I use a spiral upcut bit in a single pass and square up the ends with a chisel.


----------



## sreilly24590 (Mar 20, 2017)

Thanks guys.

I actually just finished watching Paul Sellers's video on hand cutting mortises here which is really good. But I like the idea of the clean router method. Now has anyone found a really good jig or jig plan?

Is there a calculation for determining the proper mortise width?
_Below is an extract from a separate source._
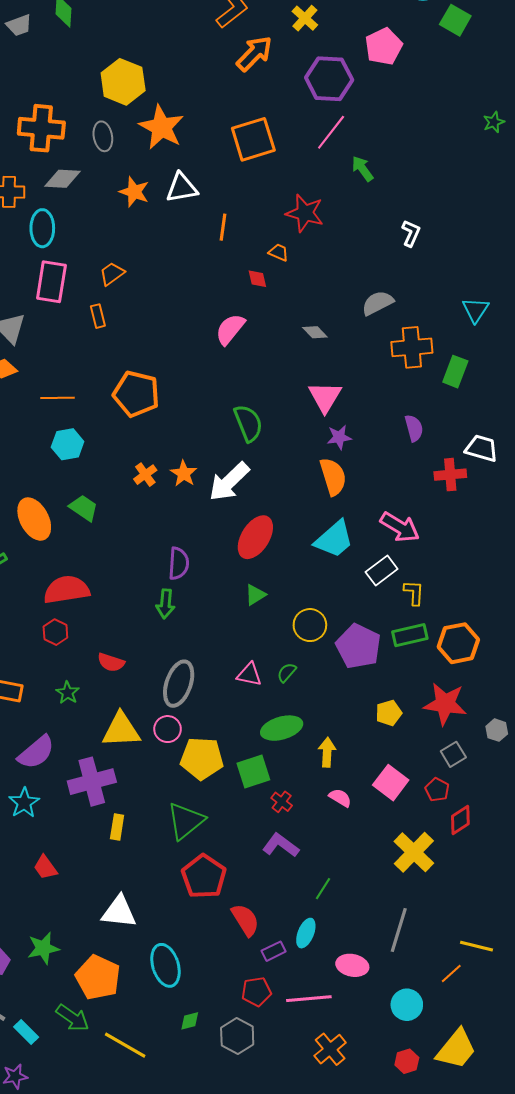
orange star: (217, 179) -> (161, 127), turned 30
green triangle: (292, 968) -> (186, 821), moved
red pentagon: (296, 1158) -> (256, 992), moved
Thanks again for the insightful replies.


----------



## Rick Dennington (Aug 27, 2009)

I normanly don't cut mortises with a router, but I have a few times in the past….I have a mortise machine that I've had for 20+ years….It's a Delta, and it cuts mortises from 1/4"-1/2"...To me, once you get the machine set up properly, you can cut mortises pretty fast, and squaring up the ends is a snap…..Personal preference, I guess..!! If you're using 3/4" material, usually a 1/4" mortise will do…..Just measure over a 1/4" from the edge of the board, lay out a 1/4" wide mortise in the middle of the board by ever long you need it to be, and draw it in….that's the standard way of doing it….if you want an off-set mortise, then lay it out that way….!! Then determine how deep you need the mortise, and make the tenon a 1/4" by the depth: Example: the tenon should be a 1/4" x 3/4"-1" long…..you just need to make the tenon fit the mortise…..+ or-a hair…!!!!!


----------



## bondogaposis (Dec 18, 2011)

I think a plunge router is pretty essential for cutting mortises with a router, at least it is for my jig. I match the bit to the mortise width and use a spiral up-cut bit. A 2 1/4 HP router is enough power.


----------



## RichT (Oct 14, 2016)

I did a project for Philip Morley's mortiser design a while back. The beauty of it is that it has a single 5/8" slot for a 5/8" OD bushing to ride in and the bit is centered in it for easy alignment. The bit can be any size from 1/8" to 1/2".


----------